Time to take stock, look forward, look back…at Reed Books and The Museum of Fond Memories and the Library of Thought—all founded in 1980 by owner Jim Reed.

Here is the transcript of a recent interview with Jim: 

Q: Reed Books will soon begin its 33rd year of operation. Looking back, why did you create this business?
A: I had no choice. My previous career stalled out and burned out. It was time to do something good for a change.
 
Q: I sense that you do not consider Reed Books to be a business.
A: You sense correctly. This job is literally a calling for me, as corny as that might sound. I feel I’m providing a public service to the community and to the world at large.
 
Q: How so?
 A: I am rescuing orphans (books and artifacts) from certain perdition, and giving them new life. I adopt them, clean them up, put them in a safe place and house them comfortably until new adoptive parents come along to find and purchase them. Somebody’s got to do it, so it might as well be me. I could have become a priest or an activist or a true believer or an out-of-work actor, but this, it turns out, is what I know how to do best.
 
Q: You must have a lot of energy to spare. I notice that you also write books and columns and stories about your life in Alabama, and that you do some acting, performing and public speaking on the side.
A: I don’t know whether it’s called energy, or just a continuing and compelling need to tell my story, my stories—just in case somebody’s paying attention. All my writings are about my life and the lives of those around me, and my mixed feelings about these lives.
 
Q: Where do these stories show up?
A: I do a column (a “blast”) each week, for anybody who wishes to receive it; I write a blog for fans; I tweet and “facebook” whenever I feel it’s appropriate; magazines and anthologies occasionally print my pieces; I publish a book now and then when it seems the best way to communicate to a particular audience; and I speak to any group of people who will have me, about my excitements—my love of writing and collecting and communicating. That does sound like a lot of activity, doesn’t it?
 
Q: It’s hard to keep up with…so let’s focus on your love of Downtown Birmingham and your simultaneous love of Reed Books and the Museum of Fond Memories. Where does that come from?
 
A: I’m not sure I can answer that question in a traditional way. I write poetic prose because I see things poetically. So, for what it’s worth, here’s the gist of it: I am the center of my Universe. Each of us is the center of a personal Universe. Therefore, Downtown and Southside Birmingham constitute the center of the Universe, because that’s where I spend most of my time. Now, stay with me: In order to survive in my personal Universe, I have to take care of it, nurture it and respect it. I do this because my Universe is Me and I am It. I’m passionate about this Universe and everything that it contains—customers, friends, fellow denizens, the streets and avenues, the traffic, the chaos, the laughable politics of it all. This is my world and it is most entertaining!
 
Q: So you disagree with those who have given up on Birmingham, those who tell us to turn out the lights and leave it to its own fate?
A: Of course I disagree with this. That would be like giving up on yourself, your Universe. I’m disdainful of those who criticize without celebrating the beauty of the city and its people, when we could all be standing together and protecting this gorgeous creation, this Magic City.
 
Q: For someone who has never visited Reed Books, exactly what is it that you sell?
A: We sell memories, and we sell the objects that evoke those memories.

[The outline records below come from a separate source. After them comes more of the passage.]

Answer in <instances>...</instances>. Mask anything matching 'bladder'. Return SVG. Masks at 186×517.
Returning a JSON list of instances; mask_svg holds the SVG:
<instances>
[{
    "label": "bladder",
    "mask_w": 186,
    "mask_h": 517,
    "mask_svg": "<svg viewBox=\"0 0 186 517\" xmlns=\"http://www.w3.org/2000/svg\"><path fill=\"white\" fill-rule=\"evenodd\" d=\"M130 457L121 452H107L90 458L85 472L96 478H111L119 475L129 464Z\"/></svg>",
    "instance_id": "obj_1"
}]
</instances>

Q: Can you give some examples?
A: When you see our display of elementary school readers, the moment you spot the ones you had as a child, you are transported back in time. For instance, we carry original Dick and Jane (and Sally) readers, Blue Back Spellers, McGuffey Readers, Elson Readers, Landmark series books, Childhood of Famous Americans books, and so on.
 
Q: What about non-school books that grown-up children still love? 
A: Sure! We have original books starring Nancy Drew and the Hardy Boys and Trixie Belden and Five Little Peppers and Bobbsey Twins and Boxcar Children and Uncle Wiggily and the Wizard of Oz and Alice in Wonderland and Tom Swift, and on and on and on.
 
Q: I thought those books had disappeared forever.
A: That’s part of the fun of being Reed Books. Everything you thought your Mother had thrown away, we carry! If you believe it’s out of date, it’s here—because I believe that nothing is ever out of date. It’s at the shop, waiting for you to re-discover it.
 
Q: You can’t possibly carry everything that’s no longer popular!
A: Try us! We have new books and old books—some dated as recently as 2012, some dated as far back as 1579. And the beautiful thing is, we’ve been in business for so long that we can obtain any old book that’s not on our shelves at the moment. We know where all the other old-time bookdealers are, and they provide us with loads of goodies. We live in the past and love it!
 
Q: OK, so you really do have every book known to humankind, or you can obtain it by request. But what about all the non-book items in the store? Why do you carry them? 
A: Everything in the store serves as a memory-stimulator, a fantasy-evoker. When you find an old dial telephone, you are immediately reminded of old times and old reading material that surrounded that phone. When you see a Roy Rogers comic book or a photograph of Birmingham’s old train terminal building, you get the urge to go back in time and regain your old teddy bear or your copy of A Child’s Garden of Verses. All these objects serve as time machines, and Reed Books is a safe haven you can use to travel back and forth in time.
 
Q: I understand remembering the past, but you also claim you wax nostalgic about the future. 
A: We have great science fiction and fantasy fiction and adventure fiction, much of which takes place in the future—authors such as Ray Bradbury and Isaac Asimov and Robert Heinlein and Shirley Jackson will escort you to alternate futures, utopias and dystopias…the kind you read about when you were young. 
 
Q: I think I get it. You’re saying you’ve invented a shop that can take you anywhere your imagination, your memory, allows you to go?
 A: I’ve been tempted to place an arched sign over the doorway that reads, SANCTUARY!
 
Q: Do you consider yourself to be a retiree?
A: Land O’ Goshen! I’m not retired, nor will I ever retire willingly. I’ll keep going till they drag me off to the assisted living center or the morgue. I’m from a workaholic family—my father kept on working, career after career, and I can’t see myself sitting at home and watching daytime television. I haven’t found time to retire. Besides, I have to make a living!
 
 Q: Do you have plans to expand or transform Reed Books and the Museum of Fond Memories?
A: I’m planning a number of exhibits in the future, just to spice things up and gently “educate” folks. The next show begins in April, 2013. We’ll be exhibiting books and papers and magazines published during Birmingham’s year of racial upheaval—1963. It will be both disturbing and inspirational.
 Q: What else is in Reed Books’ future?
A: I’ve always wanted to do a Dead Writers reading and autograph party. Since most of the writers we sell died long ago, they deserve some attention, some noursishment. I keep trying to get in touch with dead authors, but so far I haven’t gotten any replies to my e-mails.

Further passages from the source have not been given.